The Bicyclist's Contract

David Alpert has a really good post over at GGW proposing a "social contract" that bicyclists should follow. For what it's worth, I've always found DC and Arlington to be a very easy place to ride a bike; at least compared to other cities where I've lived. Sure, there are challenges, but I don't think it's nearly as treacherous as it's sometimes made out to be.

(from Mulad on Flickr)

One concept I have a hard time with is the idea that people can be grouped neatly into buckets like "bicyclist" or "motorist". Aside from the fact that many people often take on multiple roles, the truth is that not all motorists and not all bicyclists behave the same way as each other.

Everyone I've met that rides a bike has a unique riding style. When I commute to work, I stop at every red light I hit and wait through the cycle. But there are people who don't, and it drives me nuts when someone on a bike pulls up to the intersection and does the "C maneuver", as David Alpert calls it.
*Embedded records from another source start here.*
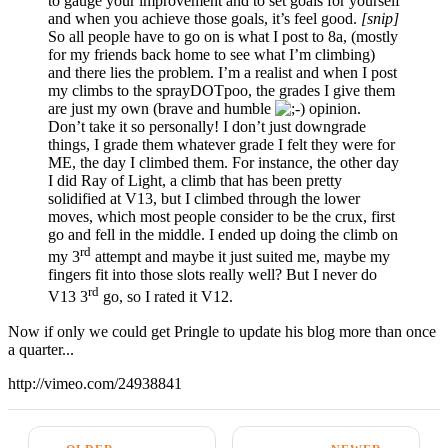
to gauge your improvement and to set goals for yourself
and when you achieve those goals, it’s feel good.
[snip]
So all people have to go on is what I post to 8a, (mostly
for my friends back home to see what I’m climbing)
and there lies the problem. I’m a realist and when I post
my climbs to the sprayDOTpoo, the grades I give them
are just my own (brave and humble
opinion.
Don’t take it so personally! I don’t just downgrade
things, I grade them whatever grade I felt they were for
ME, the day I climbed them. For instance, the other day
I did Ray of Light, a climb that has been pretty
solidified at V13, but I climbed through the lower
moves, which most people consider to be the crux, first
go and fell in the middle. I ended up doing the climb on
rd
my 3
attempt and maybe it just suited me, maybe my
fingers fit into those slots really well? But I never do
rd
V13 3
go, so I rated it V12.
Now if only we could get Pringle to update his blog more than once
a quarter...
http://vimeo.com/24938841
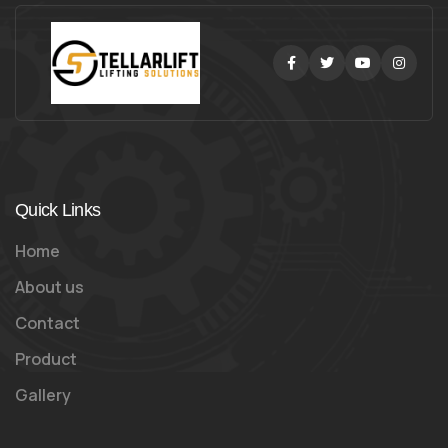
Facebook
Twitter
Youtube
Instag
Quick Links
Home
About us
Contact
Product
Gallery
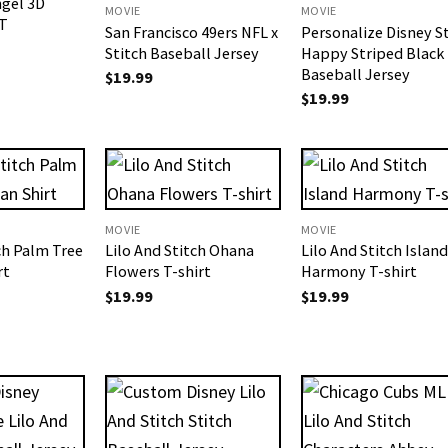
ngel 3D
MOVIE
MOVIE
T
San Francisco 49ers NFL x
Personalize Disney S
Stitch Baseball Jersey
Happy Striped Black
Baseball Jersey
$
19.99
$
19.99
MOVIE
MOVIE
ch Palm Tree
Lilo And Stitch Ohana
Lilo And Stitch Island
rt
Flowers T-shirt
Harmony T-shirt
$
19.99
$
19.99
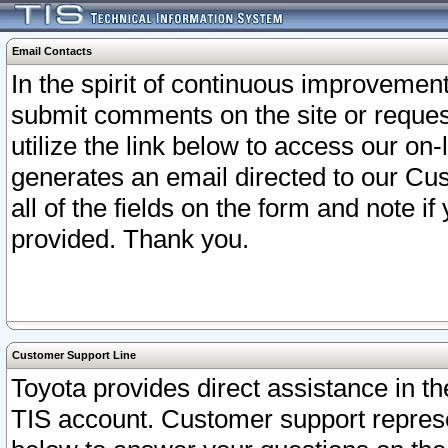
Email Contacts
In the spirit of continuous improveme
submit comments on the site or request
utilize the link below to access our o
generates an email directed to our Cu
all of the fields on the form and note i
provided. Thank you.
Customer Support Line
Toyota provides direct assistance in th
TIS account. Customer support represen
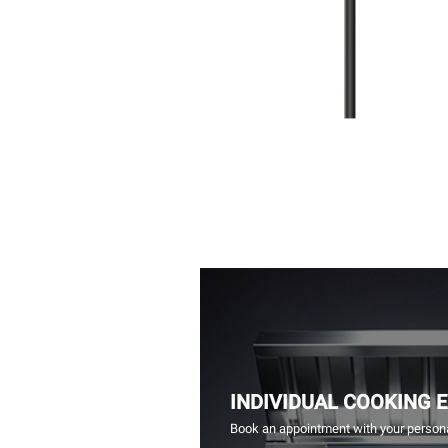
INDIVIDUAL COOKING 
Book an appointment with your persona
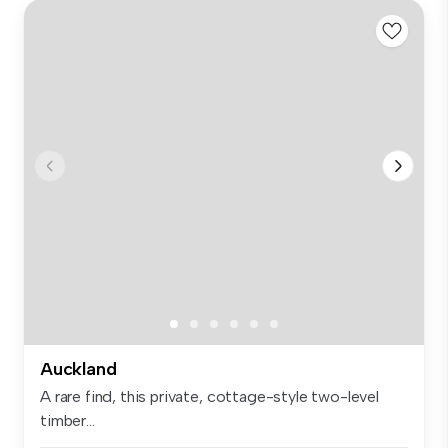
Auckland
A rare find, this private, cottage-style two-level
timber...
It's something I never do, but when someone sees a bicyclist doing it, it's really easy for them to lose respect for everyone else on a bike.

Similarly, for every motorist who does something irresponsible or obnoxious, there are 99 who behave perfectly fine. To me, the idea that there is conflict between groups like motorists and bicyclists is over-inflated by the fact that entire groups are being judged by the bad behavior of a few.

Really, there are responsibilities that people should follow, no matter how they get around. No one is necessarily better than anyone else. But when someone misbehaves, it's the person that's misbehaving, not the entire group of people like them, and it often goes overlooked.